Tuesday, April 27, 2010

Boundary Law and Common Sense

Years ago, when I first began to learn about the legal aspects of surveying law and boundary law, my mentor in the Profession taught me one simple concept - one which I teach to my students every year. This precept - or way of understanding - is stated as this:

You only own what you are willing to defend.

In otherwords, in terms of property law, if you are not willing to stop your neighbor from using your land as if it were his, then it really isn't yours - you have voluntarily given up your rights to claim it as your exclusive property. Yes, there is A LOT more detail and nuance to the process than that, but it still all boils down to that one concept.

It has occured to me that the same concept can be applied in a macro sense to the ongoing immigration debate, whcih is stirring up anew because of the new reasonable an justified law in Arizona. If you are not willing to defend the integrity of your countries borders, you don't really get to claim it as yours any more! It seems that the STATE of Arizona has suddenly discovered the gonadal fortitude to do for itself what the Federal Govenment has refused to do - defend its borders. Good for them!!!!

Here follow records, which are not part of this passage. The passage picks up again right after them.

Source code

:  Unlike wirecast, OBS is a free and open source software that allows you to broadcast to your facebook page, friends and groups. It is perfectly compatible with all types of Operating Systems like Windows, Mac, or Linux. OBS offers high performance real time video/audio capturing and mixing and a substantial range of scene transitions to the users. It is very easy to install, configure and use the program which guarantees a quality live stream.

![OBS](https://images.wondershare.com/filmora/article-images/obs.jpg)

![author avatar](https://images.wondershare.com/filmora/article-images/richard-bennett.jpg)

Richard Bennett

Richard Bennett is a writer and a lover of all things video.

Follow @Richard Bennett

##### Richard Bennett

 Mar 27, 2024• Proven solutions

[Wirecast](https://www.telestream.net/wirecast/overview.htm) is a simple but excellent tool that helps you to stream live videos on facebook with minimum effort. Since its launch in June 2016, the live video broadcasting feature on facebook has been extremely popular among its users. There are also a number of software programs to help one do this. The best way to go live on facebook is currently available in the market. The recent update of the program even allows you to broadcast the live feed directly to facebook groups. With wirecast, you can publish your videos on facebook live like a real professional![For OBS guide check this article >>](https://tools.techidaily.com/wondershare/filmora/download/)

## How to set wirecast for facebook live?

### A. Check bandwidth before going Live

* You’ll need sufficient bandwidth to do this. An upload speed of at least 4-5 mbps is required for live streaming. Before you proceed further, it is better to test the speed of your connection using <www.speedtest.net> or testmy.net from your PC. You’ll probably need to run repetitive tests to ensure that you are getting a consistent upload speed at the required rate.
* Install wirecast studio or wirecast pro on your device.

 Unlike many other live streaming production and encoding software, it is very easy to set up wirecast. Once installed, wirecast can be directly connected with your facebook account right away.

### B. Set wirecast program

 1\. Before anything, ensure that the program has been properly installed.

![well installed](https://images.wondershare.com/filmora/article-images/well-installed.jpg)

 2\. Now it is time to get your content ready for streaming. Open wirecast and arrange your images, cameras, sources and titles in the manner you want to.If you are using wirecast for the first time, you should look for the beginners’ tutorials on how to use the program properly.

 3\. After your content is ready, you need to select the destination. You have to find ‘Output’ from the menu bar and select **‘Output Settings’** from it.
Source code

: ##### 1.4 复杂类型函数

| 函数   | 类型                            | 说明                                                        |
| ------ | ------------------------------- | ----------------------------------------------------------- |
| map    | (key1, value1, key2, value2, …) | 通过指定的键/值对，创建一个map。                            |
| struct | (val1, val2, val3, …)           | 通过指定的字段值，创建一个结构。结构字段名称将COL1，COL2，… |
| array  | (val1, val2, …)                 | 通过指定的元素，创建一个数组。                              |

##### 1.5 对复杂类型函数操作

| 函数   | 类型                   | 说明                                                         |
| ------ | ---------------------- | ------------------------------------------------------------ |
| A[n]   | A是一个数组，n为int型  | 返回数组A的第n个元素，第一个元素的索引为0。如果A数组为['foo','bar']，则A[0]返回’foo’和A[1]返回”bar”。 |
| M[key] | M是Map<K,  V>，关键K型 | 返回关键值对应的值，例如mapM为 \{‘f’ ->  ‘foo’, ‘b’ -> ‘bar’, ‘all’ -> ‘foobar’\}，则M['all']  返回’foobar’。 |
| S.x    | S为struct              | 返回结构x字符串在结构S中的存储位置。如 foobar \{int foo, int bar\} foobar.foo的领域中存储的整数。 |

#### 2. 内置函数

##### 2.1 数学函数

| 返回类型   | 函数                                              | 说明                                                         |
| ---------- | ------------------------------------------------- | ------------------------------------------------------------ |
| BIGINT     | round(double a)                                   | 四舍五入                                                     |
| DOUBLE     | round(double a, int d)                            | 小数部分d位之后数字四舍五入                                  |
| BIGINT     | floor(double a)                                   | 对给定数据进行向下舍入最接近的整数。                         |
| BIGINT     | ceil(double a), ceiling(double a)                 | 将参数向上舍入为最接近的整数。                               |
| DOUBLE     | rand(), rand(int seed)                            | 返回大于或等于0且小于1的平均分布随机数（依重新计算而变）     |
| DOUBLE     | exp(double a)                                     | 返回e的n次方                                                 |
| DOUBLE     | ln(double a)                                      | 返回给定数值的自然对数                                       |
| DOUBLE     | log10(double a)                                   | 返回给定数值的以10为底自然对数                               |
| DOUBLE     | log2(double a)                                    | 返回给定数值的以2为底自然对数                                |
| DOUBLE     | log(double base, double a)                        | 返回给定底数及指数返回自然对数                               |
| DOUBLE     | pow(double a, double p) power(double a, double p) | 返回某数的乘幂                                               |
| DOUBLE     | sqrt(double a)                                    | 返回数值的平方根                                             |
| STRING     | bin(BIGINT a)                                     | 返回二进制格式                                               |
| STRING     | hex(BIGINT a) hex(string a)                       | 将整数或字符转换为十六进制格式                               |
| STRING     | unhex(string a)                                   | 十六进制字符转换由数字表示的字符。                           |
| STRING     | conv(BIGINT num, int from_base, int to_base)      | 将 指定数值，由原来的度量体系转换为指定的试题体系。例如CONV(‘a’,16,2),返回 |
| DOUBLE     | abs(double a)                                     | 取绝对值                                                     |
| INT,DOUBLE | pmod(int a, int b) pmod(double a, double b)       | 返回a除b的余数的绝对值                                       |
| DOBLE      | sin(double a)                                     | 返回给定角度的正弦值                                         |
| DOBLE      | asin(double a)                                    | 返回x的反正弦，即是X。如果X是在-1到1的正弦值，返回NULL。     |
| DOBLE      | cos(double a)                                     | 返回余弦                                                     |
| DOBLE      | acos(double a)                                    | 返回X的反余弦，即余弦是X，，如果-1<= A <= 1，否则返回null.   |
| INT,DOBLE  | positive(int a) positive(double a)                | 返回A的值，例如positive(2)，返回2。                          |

And this doesn't have a damn thing to do with humanitarian concerns, or love of your neighbor. And this is not racist in any way, either. It's just simple good sense and prudence. If you won't defend it, it ain't yours. That rule applies to every piece of property on earth, be it material, intellectual, or anything else. And nothing in this applies to the concept that you may voluntarily decide to let someone have your property. But there is a fundamental difference from, say, letting a down-and-out friend live in your spare bedroom and leaving the doors of your house open with a "help yourself" sign in the frontyard. Or between writing a check to the Rescue Mission and having a wino steal your checkbook and help himself to your bank account.